Honoring our parents

Dear Brothers and Sisters,

Joseph and Tammy Tkach

Though I was told that I was my paternal granddad’s favorite grandchild, it didn’t always seem that way to me—he was a strict disciplinarian. Because he died when I was young, I didn’t know him well, though I did know he was something special by the way my parents, aunts and uncles honored him—especially on his wedding anniversary and on Father’s Day.

Father’s Day is celebrated in the U.S. and 69 other countries on the third Sunday in June (some other countries celebrate it in September). Last year in Australia there was quite a furor over the notion of changing the name to “Special Person’s Day.” Some reasoned the change would ensure that children without dads would not feel excluded from the celebration. While it behooves us to include children who don’t have at-home dads, I don’t think a name change would help much—we’d also have to change the name of Mother’s Day and several other holidays to avoid exclusion or offense. My only complaint about Father’s Day is that, because it falls on Sunday, we fathers don’t get a day off work!

Father’s Day and Mother’s Day celebrations give us opportunity to obey the commands given in the Bible to honor our parents. However, those commands present a problem for people who have had abusive parents. What are they supposed to do? While there are no easy answers, it’s important to remember three things: First, that God fully understands what those who were hurt by their parents endured—he sees and cares. Second, that giving honor does not mean condoning or continuing to endure abuse. Third, that the ability to honor those who have abused us does not come from within—it’s a gift from God that involves sharing in the mind of Jesus who willingly died for undeserving sinners (Romans 5:8). With Jesus, by the Spirit, we can give honor to those who don’t deserve it. We do so by looking beyond the pain they’ve caused, and instead of seeking revenge, seeing them as a child created by God. Don’t get me wrong, God does not love the pain they have caused, but he does love the child he created.

==================================================

TASK INSTRUCTIONS:
Continue the letter on honoring parents, starting after its final sentence. The lines that follow are taken from a separate source.

==================================================

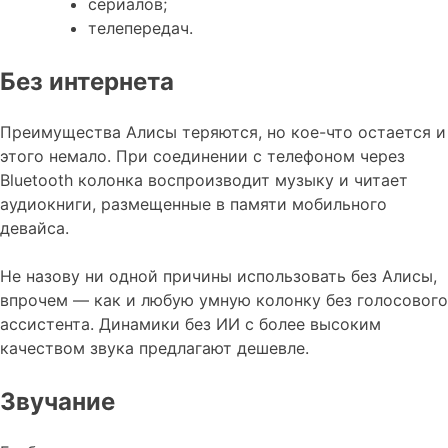
сериалов;
телепередач.
Без интернета
Преимущества Алисы теряются, но кое-что остается и
этого немало. При соединении с телефоном через
Bluetooth колонка воспроизводит музыку и читает
аудиокниги, размещенные в памяти мобильного
девайса.
Не назову ни одной причины использовать без Алисы,
впрочем — как и любую умную колонку без голосового
ассистента. Динамики без ИИ с более высоким
качеством звука предлагают дешевле.
Звучание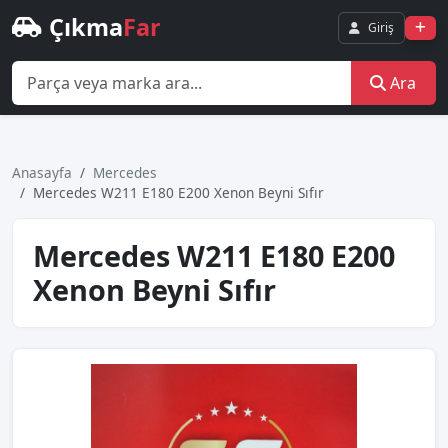
Çıkma
Far
Giriş
Ara
Anasayfa
Mercedes
Mercedes W211 E180 E200 Xenon Beyni Sıfır
Mercedes W211 E180 E200
Xenon Beyni Sıfır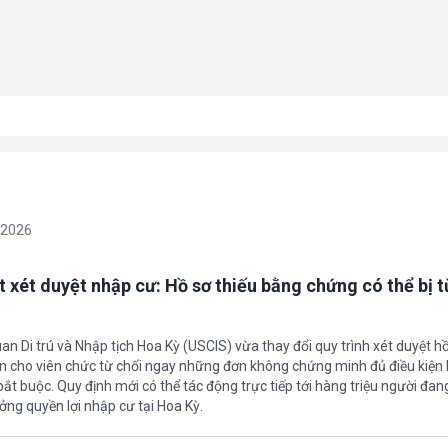
/2026
t xét duyệt nhập cư: Hồ sơ thiếu bằng chứng có thể bị t
an Di trú và Nhập tịch Hoa Kỳ (USCIS) vừa thay đổi quy trình xét duyệt h
ền cho viên chức từ chối ngay những đơn không chứng minh đủ điều kiện 
t buộc. Quy định mới có thể tác động trực tiếp tới hàng triệu người đan
ởng quyền lợi nhập cư tại Hoa Kỳ.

==================================================

WRITTEN ANSWER:
“Picture of Faith” by Liz Lemon Swindle (used with permission)

Though we may not know all the factors that led a parent to be abusive, we know God did not create them that way and does not want them to remain that way. We also know that our Lord says, “love your enemies,” “pray for those who persecute you,” and “turn the other cheek.” Jesus also says, “If you love those who love you, what credit is that to you? Even sinners love those who love them” (Luke 6:32). The apostle Paul adds in 2 Corinthians 5:14-17 that we should regard no one (parents included) from a merely human point of view—instead, we should see them in relationship to Jesus, who intends that they become new creations in him, by the Spirit. When we ask God to help us see an abusive parent in that way, our hearts begin to change. We find ourselves less focused on their bad behavior and more focused on the person God created them to be.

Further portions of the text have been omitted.